Pourtant, au cours des quatre dernières années, les associations caritatives ont fait l’objet de dizaines d’enquêtes lancées à leur encontre par les procureurs italiens, accusant les ONG d’aide de complicité de trafic d’êtres humains. Alors que l’Europe réprime les migrations, les travailleurs humanitaires se sont retrouvés face à des poursuites, car le sauvetage des réfugiés est devenu de plus en plus criminalisé. En 2019, l’Italie a introduit un décret de sécurité imposant des amendes allant jusqu’à 50 000 € (42 700 £) pour les bateaux amenant des demandeurs d’asile en Italie sans autorisation.

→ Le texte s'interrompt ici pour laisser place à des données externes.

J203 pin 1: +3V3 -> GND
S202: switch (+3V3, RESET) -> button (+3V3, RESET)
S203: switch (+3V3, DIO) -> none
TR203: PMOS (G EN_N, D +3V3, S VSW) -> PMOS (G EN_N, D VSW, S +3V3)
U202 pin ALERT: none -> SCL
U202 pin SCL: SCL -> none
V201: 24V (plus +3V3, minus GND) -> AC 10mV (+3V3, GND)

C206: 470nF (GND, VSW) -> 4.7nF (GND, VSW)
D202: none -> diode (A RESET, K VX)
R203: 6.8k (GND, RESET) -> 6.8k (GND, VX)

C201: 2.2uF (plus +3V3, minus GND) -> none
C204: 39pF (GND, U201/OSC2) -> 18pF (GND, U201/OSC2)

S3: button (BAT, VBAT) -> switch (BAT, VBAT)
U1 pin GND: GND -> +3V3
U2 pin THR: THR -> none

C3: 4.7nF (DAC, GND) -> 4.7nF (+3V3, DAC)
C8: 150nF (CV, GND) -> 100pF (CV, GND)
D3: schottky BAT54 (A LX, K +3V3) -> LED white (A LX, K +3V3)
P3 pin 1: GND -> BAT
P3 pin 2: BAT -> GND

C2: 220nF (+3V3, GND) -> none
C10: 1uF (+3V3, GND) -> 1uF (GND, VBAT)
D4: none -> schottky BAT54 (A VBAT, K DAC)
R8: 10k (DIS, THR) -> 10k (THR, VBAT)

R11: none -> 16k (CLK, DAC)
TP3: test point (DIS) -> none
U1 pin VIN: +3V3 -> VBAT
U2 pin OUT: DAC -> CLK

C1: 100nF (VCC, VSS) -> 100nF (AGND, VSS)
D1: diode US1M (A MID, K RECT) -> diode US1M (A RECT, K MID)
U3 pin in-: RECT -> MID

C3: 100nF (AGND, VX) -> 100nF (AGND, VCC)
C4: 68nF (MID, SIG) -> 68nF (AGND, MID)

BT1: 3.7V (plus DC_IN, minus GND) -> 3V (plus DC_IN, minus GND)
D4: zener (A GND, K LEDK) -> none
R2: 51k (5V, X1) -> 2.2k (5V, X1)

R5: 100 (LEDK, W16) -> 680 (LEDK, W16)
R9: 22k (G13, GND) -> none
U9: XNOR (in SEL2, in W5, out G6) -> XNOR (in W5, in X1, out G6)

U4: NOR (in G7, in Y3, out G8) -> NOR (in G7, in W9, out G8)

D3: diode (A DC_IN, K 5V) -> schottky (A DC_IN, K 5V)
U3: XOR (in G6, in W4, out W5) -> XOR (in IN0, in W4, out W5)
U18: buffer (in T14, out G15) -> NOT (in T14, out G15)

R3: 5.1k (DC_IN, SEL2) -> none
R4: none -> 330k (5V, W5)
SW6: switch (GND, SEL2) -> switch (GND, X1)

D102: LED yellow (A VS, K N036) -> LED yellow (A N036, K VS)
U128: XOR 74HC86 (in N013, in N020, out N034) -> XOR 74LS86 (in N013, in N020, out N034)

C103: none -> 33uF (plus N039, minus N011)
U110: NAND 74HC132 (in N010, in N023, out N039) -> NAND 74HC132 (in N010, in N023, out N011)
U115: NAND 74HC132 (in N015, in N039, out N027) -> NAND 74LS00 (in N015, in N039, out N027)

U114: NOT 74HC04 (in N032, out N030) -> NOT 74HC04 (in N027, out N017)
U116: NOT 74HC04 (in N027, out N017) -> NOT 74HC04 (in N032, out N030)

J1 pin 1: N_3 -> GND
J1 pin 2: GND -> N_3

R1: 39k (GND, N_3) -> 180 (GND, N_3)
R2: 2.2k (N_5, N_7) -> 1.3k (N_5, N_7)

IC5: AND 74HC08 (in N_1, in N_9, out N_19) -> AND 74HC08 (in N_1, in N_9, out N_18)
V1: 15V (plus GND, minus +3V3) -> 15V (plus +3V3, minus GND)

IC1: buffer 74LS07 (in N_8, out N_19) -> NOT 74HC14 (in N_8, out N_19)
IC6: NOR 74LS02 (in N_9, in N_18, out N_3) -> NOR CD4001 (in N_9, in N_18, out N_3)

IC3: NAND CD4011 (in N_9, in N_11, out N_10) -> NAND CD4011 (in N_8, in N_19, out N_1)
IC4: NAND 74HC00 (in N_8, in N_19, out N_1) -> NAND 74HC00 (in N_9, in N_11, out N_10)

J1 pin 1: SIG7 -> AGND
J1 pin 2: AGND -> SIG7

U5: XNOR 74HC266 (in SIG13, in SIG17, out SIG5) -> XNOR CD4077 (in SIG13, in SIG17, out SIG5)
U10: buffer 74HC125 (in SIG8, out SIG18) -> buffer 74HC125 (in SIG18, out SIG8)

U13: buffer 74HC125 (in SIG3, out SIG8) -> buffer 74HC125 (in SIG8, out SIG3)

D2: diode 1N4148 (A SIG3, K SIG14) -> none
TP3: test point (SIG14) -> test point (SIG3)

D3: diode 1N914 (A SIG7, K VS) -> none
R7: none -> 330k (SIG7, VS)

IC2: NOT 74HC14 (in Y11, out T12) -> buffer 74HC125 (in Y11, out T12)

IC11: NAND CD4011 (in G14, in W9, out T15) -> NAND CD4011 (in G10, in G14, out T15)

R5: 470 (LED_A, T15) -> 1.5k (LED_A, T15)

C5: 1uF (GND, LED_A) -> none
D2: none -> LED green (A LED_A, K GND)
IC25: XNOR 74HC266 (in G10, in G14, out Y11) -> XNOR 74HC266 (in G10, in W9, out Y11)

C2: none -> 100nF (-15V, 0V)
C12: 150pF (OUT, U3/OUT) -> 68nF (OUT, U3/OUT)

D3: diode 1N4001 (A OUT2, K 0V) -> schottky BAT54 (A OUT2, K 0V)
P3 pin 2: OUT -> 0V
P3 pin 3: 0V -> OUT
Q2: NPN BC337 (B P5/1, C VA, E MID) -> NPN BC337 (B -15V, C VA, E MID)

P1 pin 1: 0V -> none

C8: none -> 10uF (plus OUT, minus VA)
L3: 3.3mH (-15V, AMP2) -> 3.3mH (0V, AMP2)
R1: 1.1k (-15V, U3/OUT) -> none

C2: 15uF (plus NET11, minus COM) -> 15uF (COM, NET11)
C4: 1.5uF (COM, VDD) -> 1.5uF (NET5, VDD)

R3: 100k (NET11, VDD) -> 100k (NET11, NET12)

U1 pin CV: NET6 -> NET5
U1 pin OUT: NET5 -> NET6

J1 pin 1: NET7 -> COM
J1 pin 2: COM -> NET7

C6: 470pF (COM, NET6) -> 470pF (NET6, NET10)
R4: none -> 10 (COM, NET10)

La plupart de ces enquêtes sont finalement abandonnées, mais les navires restent sous saisie dans les ports italiens, incapables d’aider les personnes en mer – qui ont continué à mourir chaque jour. Depuis 2017, le Iuventa, un ancien navire de pêche de l’ONG allemande Jugend Rettet, pourrit sur un quai du port de Trapani après que le parquet ait ordonné sa saisie.

Des réfugiés secourus au large des côtes libyennes arrivent à Augusta, en Italie, à bord du Geo Barents.
Des réfugiés arrivent à Augusta, en Italie, à bord du Geo Barents. Composite : Ed Ou/Ed Ou/The Outlaw Ocean Project

Au cours de l’enquête contre Iuventa, la police italienne a mis sur écoute des conversations entre les garde-côtes libyens et italiens. Parmi les divers enregistrements, qui ont mis à nu l’indifférence de nombreux responsables libyens au sort des demandeurs d’asile et au droit international, figurait la réponse d’un commandant des garde-côtes de Tripoli répondant à un appel de détresse : « C’est un jour de congé. C’est les vacances ici. Peut-être que nous pourrons être là demain. (Les garde-côtes ont depuis déclaré qu’il n’était pas en mesure de répondre aux questions à ce sujet car « il serait trop difficile de trouver les enregistrements de ces événements ».)

Dans un monde juste, avec ces preuves, un pays qui se dit démocratique et respectueux des droits humains aurait dû renverser le procès – mettant les autorités libyennes au banc des accusés et les associations caritatives à la barre des témoins.

Au lieu de cela, nous comptons toujours les morts: environ 18 580 depuis 2014, dans ce passage le plus dangereux vers l’Europe.